= RECORDS PROVIDED =
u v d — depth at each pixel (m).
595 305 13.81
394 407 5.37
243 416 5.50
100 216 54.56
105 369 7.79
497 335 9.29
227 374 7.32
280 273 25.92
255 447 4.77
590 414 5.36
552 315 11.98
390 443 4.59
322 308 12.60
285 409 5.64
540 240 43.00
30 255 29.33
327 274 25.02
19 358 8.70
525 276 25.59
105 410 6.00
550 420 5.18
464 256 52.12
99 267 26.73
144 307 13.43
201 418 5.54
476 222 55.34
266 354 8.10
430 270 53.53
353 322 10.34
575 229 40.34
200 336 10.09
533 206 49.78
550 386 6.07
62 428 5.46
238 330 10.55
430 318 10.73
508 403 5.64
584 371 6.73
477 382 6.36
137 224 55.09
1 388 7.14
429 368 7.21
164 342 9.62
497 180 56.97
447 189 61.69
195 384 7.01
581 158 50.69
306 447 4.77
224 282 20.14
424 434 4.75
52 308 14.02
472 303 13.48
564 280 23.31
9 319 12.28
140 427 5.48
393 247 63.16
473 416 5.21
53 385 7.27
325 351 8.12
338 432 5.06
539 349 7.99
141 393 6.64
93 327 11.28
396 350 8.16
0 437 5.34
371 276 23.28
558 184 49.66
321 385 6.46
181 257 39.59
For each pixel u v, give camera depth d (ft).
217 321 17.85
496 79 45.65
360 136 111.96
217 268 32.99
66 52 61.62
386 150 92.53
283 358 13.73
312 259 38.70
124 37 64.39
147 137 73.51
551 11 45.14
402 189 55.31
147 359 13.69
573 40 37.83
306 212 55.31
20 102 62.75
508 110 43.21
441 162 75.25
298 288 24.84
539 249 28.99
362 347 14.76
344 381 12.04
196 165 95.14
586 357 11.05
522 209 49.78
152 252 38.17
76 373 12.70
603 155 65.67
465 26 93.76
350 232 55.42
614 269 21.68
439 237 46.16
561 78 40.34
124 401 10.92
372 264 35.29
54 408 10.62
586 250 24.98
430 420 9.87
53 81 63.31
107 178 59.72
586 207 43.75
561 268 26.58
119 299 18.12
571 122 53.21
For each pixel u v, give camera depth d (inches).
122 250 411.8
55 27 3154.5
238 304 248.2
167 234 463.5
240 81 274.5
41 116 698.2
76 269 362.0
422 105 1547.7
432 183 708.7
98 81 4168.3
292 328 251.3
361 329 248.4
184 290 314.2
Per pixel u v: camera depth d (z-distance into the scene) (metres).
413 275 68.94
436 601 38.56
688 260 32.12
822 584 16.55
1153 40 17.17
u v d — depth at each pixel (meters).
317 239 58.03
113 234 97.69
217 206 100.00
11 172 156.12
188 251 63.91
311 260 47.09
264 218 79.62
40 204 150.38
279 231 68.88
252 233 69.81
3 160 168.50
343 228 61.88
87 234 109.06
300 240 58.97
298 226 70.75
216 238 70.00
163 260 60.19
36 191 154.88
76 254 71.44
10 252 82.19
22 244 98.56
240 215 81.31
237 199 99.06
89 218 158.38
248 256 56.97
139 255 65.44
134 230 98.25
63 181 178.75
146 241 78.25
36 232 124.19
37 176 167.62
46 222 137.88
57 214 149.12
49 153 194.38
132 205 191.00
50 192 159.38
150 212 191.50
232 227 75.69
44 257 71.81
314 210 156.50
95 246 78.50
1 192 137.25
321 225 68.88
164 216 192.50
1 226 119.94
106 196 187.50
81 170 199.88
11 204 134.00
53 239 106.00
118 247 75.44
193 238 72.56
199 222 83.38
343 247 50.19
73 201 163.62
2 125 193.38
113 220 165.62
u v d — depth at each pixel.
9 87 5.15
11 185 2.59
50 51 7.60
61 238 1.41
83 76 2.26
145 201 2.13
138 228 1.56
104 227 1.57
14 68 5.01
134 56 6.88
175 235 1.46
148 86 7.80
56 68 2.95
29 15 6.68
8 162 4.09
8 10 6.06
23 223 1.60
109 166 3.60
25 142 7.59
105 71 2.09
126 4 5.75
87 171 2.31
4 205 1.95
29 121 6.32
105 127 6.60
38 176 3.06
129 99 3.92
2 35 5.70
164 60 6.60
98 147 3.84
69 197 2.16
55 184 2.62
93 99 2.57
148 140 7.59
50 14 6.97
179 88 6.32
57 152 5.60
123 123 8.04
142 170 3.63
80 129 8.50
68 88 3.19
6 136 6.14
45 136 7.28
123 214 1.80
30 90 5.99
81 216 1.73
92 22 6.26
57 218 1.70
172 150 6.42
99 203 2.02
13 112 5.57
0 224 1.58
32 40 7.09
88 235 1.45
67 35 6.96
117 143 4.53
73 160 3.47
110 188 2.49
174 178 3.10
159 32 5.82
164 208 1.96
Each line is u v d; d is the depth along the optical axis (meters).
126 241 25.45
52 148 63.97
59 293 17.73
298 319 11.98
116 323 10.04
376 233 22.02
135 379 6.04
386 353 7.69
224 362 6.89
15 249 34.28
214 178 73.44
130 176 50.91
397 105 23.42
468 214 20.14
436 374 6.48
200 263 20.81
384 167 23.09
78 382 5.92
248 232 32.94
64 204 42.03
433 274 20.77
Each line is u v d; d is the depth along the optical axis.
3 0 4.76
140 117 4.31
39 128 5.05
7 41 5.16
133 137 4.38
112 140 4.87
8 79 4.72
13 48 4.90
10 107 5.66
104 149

= TASK GOAL =
Give every record again, exactly as it reads.

= OUTPUT =
u v d — depth at each pixel (m).
595 305 13.81
394 407 5.37
243 416 5.50
100 216 54.56
105 369 7.79
497 335 9.29
227 374 7.32
280 273 25.92
255 447 4.77
590 414 5.36
552 315 11.98
390 443 4.59
322 308 12.60
285 409 5.64
540 240 43.00
30 255 29.33
327 274 25.02
19 358 8.70
525 276 25.59
105 410 6.00
550 420 5.18
464 256 52.12
99 267 26.73
144 307 13.43
201 418 5.54
476 222 55.34
266 354 8.10
430 270 53.53
353 322 10.34
575 229 40.34
200 336 10.09
533 206 49.78
550 386 6.07
62 428 5.46
238 330 10.55
430 318 10.73
508 403 5.64
584 371 6.73
477 382 6.36
137 224 55.09
1 388 7.14
429 368 7.21
164 342 9.62
497 180 56.97
447 189 61.69
195 384 7.01
581 158 50.69
306 447 4.77
224 282 20.14
424 434 4.75
52 308 14.02
472 303 13.48
564 280 23.31
9 319 12.28
140 427 5.48
393 247 63.16
473 416 5.21
53 385 7.27
325 351 8.12
338 432 5.06
539 349 7.99
141 393 6.64
93 327 11.28
396 350 8.16
0 437 5.34
371 276 23.28
558 184 49.66
321 385 6.46
181 257 39.59
For each pixel u v, give camera depth d (ft).
217 321 17.85
496 79 45.65
360 136 111.96
217 268 32.99
66 52 61.62
386 150 92.53
283 358 13.73
312 259 38.70
124 37 64.39
147 137 73.51
551 11 45.14
402 189 55.31
147 359 13.69
573 40 37.83
306 212 55.31
20 102 62.75
508 110 43.21
441 162 75.25
298 288 24.84
539 249 28.99
362 347 14.76
344 381 12.04
196 165 95.14
586 357 11.05
522 209 49.78
152 252 38.17
76 373 12.70
603 155 65.67
465 26 93.76
350 232 55.42
614 269 21.68
439 237 46.16
561 78 40.34
124 401 10.92
372 264 35.29
54 408 10.62
586 250 24.98
430 420 9.87
53 81 63.31
107 178 59.72
586 207 43.75
561 268 26.58
119 299 18.12
571 122 53.21
For each pixel u v, give camera depth d (inches).
122 250 411.8
55 27 3154.5
238 304 248.2
167 234 463.5
240 81 274.5
41 116 698.2
76 269 362.0
422 105 1547.7
432 183 708.7
98 81 4168.3
292 328 251.3
361 329 248.4
184 290 314.2
Per pixel u v: camera depth d (z-distance into the scene) (metres).
413 275 68.94
436 601 38.56
688 260 32.12
822 584 16.55
1153 40 17.17
u v d — depth at each pixel (meters).
317 239 58.03
113 234 97.69
217 206 100.00
11 172 156.12
188 251 63.91
311 260 47.09
264 218 79.62
40 204 150.38
279 231 68.88
252 233 69.81
3 160 168.50
343 228 61.88
87 234 109.06
300 240 58.97
298 226 70.75
216 238 70.00
163 260 60.19
36 191 154.88
76 254 71.44
10 252 82.19
22 244 98.56
240 215 81.31
237 199 99.06
89 218 158.38
248 256 56.97
139 255 65.44
134 230 98.25
63 181 178.75
146 241 78.25
36 232 124.19
37 176 167.62
46 222 137.88
57 214 149.12
49 153 194.38
132 205 191.00
50 192 159.38
150 212 191.50
232 227 75.69
44 257 71.81
314 210 156.50
95 246 78.50
1 192 137.25
321 225 68.88
164 216 192.50
1 226 119.94
106 196 187.50
81 170 199.88
11 204 134.00
53 239 106.00
118 247 75.44
193 238 72.56
199 222 83.38
343 247 50.19
73 201 163.62
2 125 193.38
113 220 165.62
u v d — depth at each pixel.
9 87 5.15
11 185 2.59
50 51 7.60
61 238 1.41
83 76 2.26
145 201 2.13
138 228 1.56
104 227 1.57
14 68 5.01
134 56 6.88
175 235 1.46
148 86 7.80
56 68 2.95
29 15 6.68
8 162 4.09
8 10 6.06
23 223 1.60
109 166 3.60
25 142 7.59
105 71 2.09
126 4 5.75
87 171 2.31
4 205 1.95
29 121 6.32
105 127 6.60
38 176 3.06
129 99 3.92
2 35 5.70
164 60 6.60
98 147 3.84
69 197 2.16
55 184 2.62
93 99 2.57
148 140 7.59
50 14 6.97
179 88 6.32
57 152 5.60
123 123 8.04
142 170 3.63
80 129 8.50
68 88 3.19
6 136 6.14
45 136 7.28
123 214 1.80
30 90 5.99
81 216 1.73
92 22 6.26
57 218 1.70
172 150 6.42
99 203 2.02
13 112 5.57
0 224 1.58
32 40 7.09
88 235 1.45
67 35 6.96
117 143 4.53
73 160 3.47
110 188 2.49
174 178 3.10
159 32 5.82
164 208 1.96
Each line is u v d; d is the depth along the optical axis (meters).
126 241 25.45
52 148 63.97
59 293 17.73
298 319 11.98
116 323 10.04
376 233 22.02
135 379 6.04
386 353 7.69
224 362 6.89
15 249 34.28
214 178 73.44
130 176 50.91
397 105 23.42
468 214 20.14
436 374 6.48
200 263 20.81
384 167 23.09
78 382 5.92
248 232 32.94
64 204 42.03
433 274 20.77
Each line is u v d; d is the depth along the optical axis.
3 0 4.76
140 117 4.31
39 128 5.05
7 41 5.16
133 137 4.38
112 140 4.87
8 79 4.72
13 48 4.90
10 107 5.66
104 149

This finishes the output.